El Virus

Estamos en Cali, hace ya un mes.

La mamá de mi esposa enfermó. Tiene cáncer. No sabemos qué tan grave pero sí sabemos que está muy avanzado. Durante estos días, mi esposa, en su afán de asegurar la atención médica para su mamá, cosa que en Colombia es una odisea, estuvo haciendo mil cosas, acudiendo a decenas de oficinas, hablando con muchas personas, hasta lograr las citas médicas con especialistas y los exámenes médicos. Cuando al fin, ya todo estaba mas o menos cuadrado para que se le diera a mi suegra un tratamiento, ella dijo que no quería nada de eso, que ella no creía en los médicos, que allá en la clínica lo que iban a hacer era entubarla y dejarla morir... y se fue de la clínica, y nos dimos cuenta que también se fue de la ciudad, al parecer parar tomar algún tratamiento natural en alguna parte.

Con la decepción que esa situación merece, mi esposa cayó enferma. Le dio fiebre y malestar. Y ayer le diagnosticaron Covid.

Cuando llegamos a Cali nos alojamos donde mi suegra. Estuvimos unos días pero salimos de alla porque las discusiones familiares eran inaguantables. Fuimos entonces a la casa de mi cuñada, muy cómoda pero pequeña. Ella, que vive con sus dos hijos adolescentes, nos cedió el cuarto de uno de ellos y estuvimos durante unos días. Después nos pasamos donde mi hermano, que vive en una casa inmensa y tenemos para nosotros un cuarto muy amplio, con baño, en el último piso de la casa. Estando acá, fue que mi esposa se empezó a sentir mal.

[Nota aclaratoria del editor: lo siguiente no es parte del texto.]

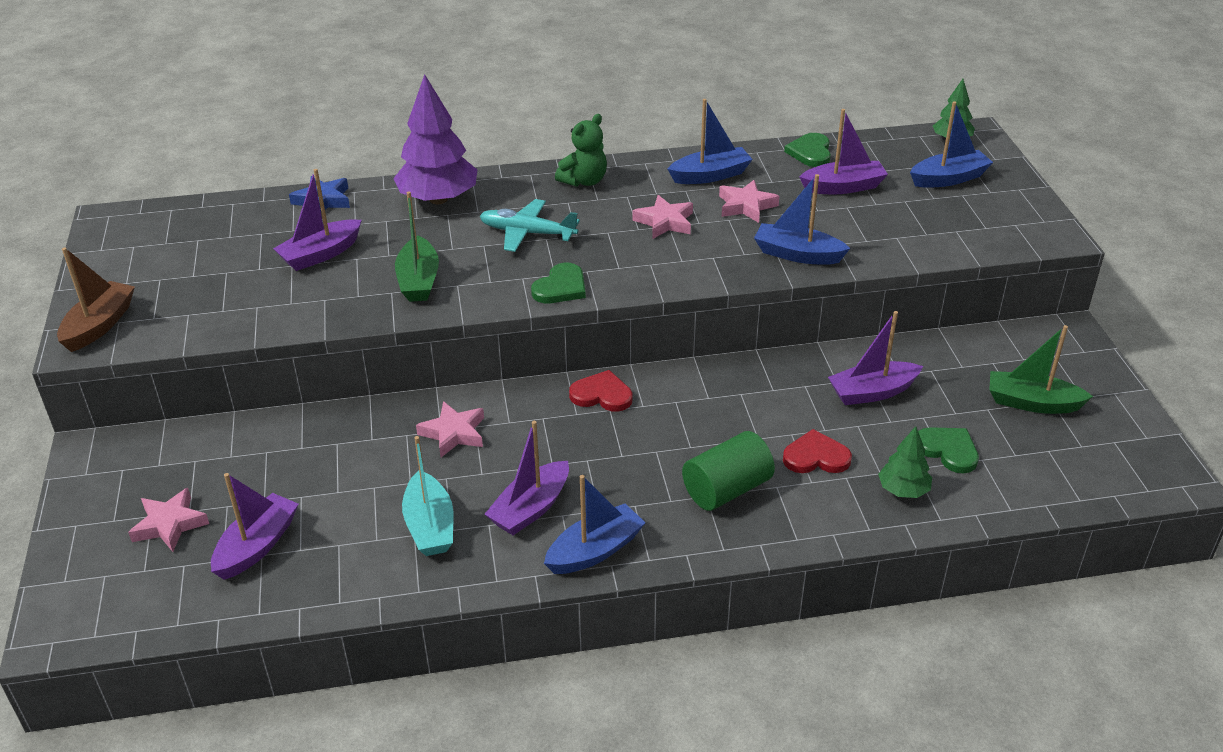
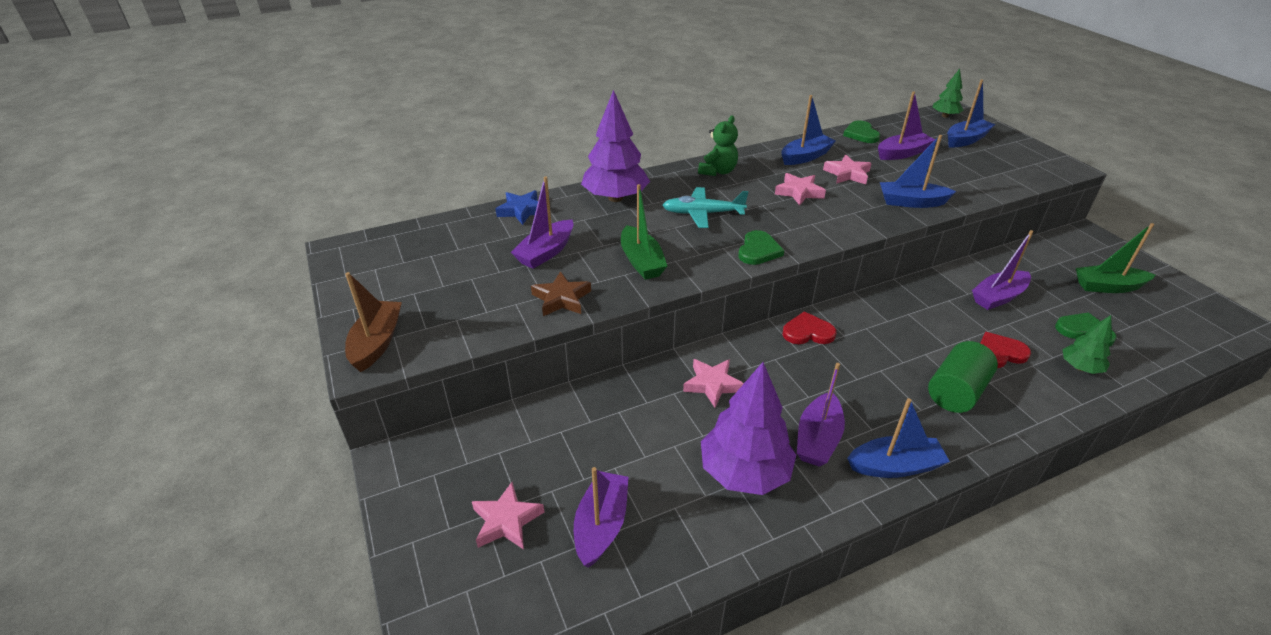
camera: 15 degrees left, 0 degrees up
(307, 309) = (561, 299): none -> brown star
(430, 526) = (744, 472): turquoise boat -> purple tree
(595, 551) = (895, 466): blue boat -> blue boat turned 45 degrees clockwise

Ahora estamos confinados en este cuarto. Ella ha venido con fiebre y mucho dolor en el cuerpo. Yo no he tenido síntomas, pero según los médicos debo hacerme la prueba. Mi hermano y su esposa se han portado muy bien con nosotros. Juan, mi hermano, nos deja la comida o cualquier cosa que necesitemos, en la gradas abajo, y yo voy por ellas. Mi esposa no ha salido del cuarto, desde hace seis días que empezó a sentirse mal. Yo salgo a bajar los perros al jardín, a que hagan sus cosas. Ellos también han padecido este encierro, que apenas empieza.